- _Extrait source_

_ _ _ _

Le Juge de la mise en état du Tribunal judiciaire de Paris a considéré que la société GOURMIBOX était irrecevable à agir, car forclose. La Cour d’appel de Paris a confirmé cette analyse et rejeté l’appel de GOURMIBOX, considérant que sa connaissance de l’usage de la marque postérieure remontait non pas à la date de sa mise en demeure, mais à celle du début de l’usage effectif de la marque par son concurrent en 2014, qu’elle ne pouvait ignorer.

La connaissance de l’usage effectif de la marque postérieure précède la mise en demeure

La question soumise à la Cour d’appel de Paris portait sur la fixation du point de départ du délai de forclusion par tolérance. À cet égard, la Cour a rappelé que le délai de forclusion commençait à courir à compter du jour où il est établi que le titulaire de la marque antérieure avait eu connaissance de l’usage effectif de la marque seconde. 

En l’espèce, GOURMIBOX soutenait qu’il n’était pas démontré qu’elle aurait eu connaissance de la marque litigieuse avant l’envoi de sa mise en demande. Elle affirmait, en conséquence, que le délai de forclusion devait commercer à courir à compter de cet envoi. 

La Cour d’appel a rejeté ces arguments. Elle a notamment relevé que cette connaissance était nécessairement antérieure à la date de la mise en demeure, qui avait dû être traduite dans la langue de GASTRON’HOME, établie en Espagne.

La Cour constate de surcroît que le demandeur ne pouvait pas ignorer l’usage effectif de la marque seconde par son concurrent direct, d’autant plus que les parties opéraient sur un « secteur de niche ». Elle relève en ce sens un ensemble d’éléments précédant tous l’envoi de la mise en demeure, à savoir : 

  • La réservation du nom de domaine reprenant la marque seconde en juin 2014 et l’ouverture en juillet d’un compte Facebook, « particulièrement actif à compter de décembre 2014 » ;
  • Le lancement de l’activité de GASTRON’HOME relayé par plusieurs sites spécialisés ;
  • Le référencement de la box de GASTRON’HOME sur les deux principaux sites de référencement de box, concomitamment au référencement de celles de GOURMIBOX.

_ _ _ _

- _Travail demandé_
1 > Dans l'extrait sur la forclusion par tolérance, quels faits antérieurs à l'envoi de la mise en demeure la Cour relève-t-elle ? Énumérez-les tous.
2 > Recopiez l'extrait sur la forclusion par tolérance de « Le Juge de la » à « la marque seconde. ».
Les items qui suivent proviennent d'une autre source.

- _Données fournies_

_ _ _ _

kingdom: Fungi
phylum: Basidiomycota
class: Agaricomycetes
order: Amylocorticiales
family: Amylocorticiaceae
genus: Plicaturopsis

_ _ _ _

- _Réponses fournies_
1 >
- La réservation du nom de domaine reprenant la marque seconde en juin 2014 et l'ouverture en juillet d'un compte Facebook, « particulièrement actif à compter de décembre 2014 »
- Le lancement de l'activité de GASTRON'HOME relayé par plusieurs sites spécialisés
- Le référencement de la box de GASTRON'HOME sur les deux principaux sites de référencement de box, concomitamment au référencement de celles de GOURMIBOX

2 >
Le Juge de la mise en état du Tribunal judiciaire de Paris a considéré que la société GOURMIBOX était irrecevable à agir, car forclose. La Cour d’appel de Paris a confirmé cette analyse et rejeté l’appel de GOURMIBOX, considérant que sa connaissance de l’usage de la marque postérieure remontait non pas à la date de sa mise en demeure, mais à celle du début de l’usage effectif de la marque par son concurrent en 2014, qu’elle ne pouvait ignorer.

La connaissance de l’usage effectif de la marque postérieure précède la mise en demeure

La question soumise à la Cour d’appel de Paris portait sur la fixation du point de départ du délai de forclusion par tolérance. À cet égard, la Cour a rappelé que le délai de forclusion commençait à courir à compter du jour où il est établi que le titulaire de la marque antérieure avait eu connaissance de l’usage effectif de la marque seconde.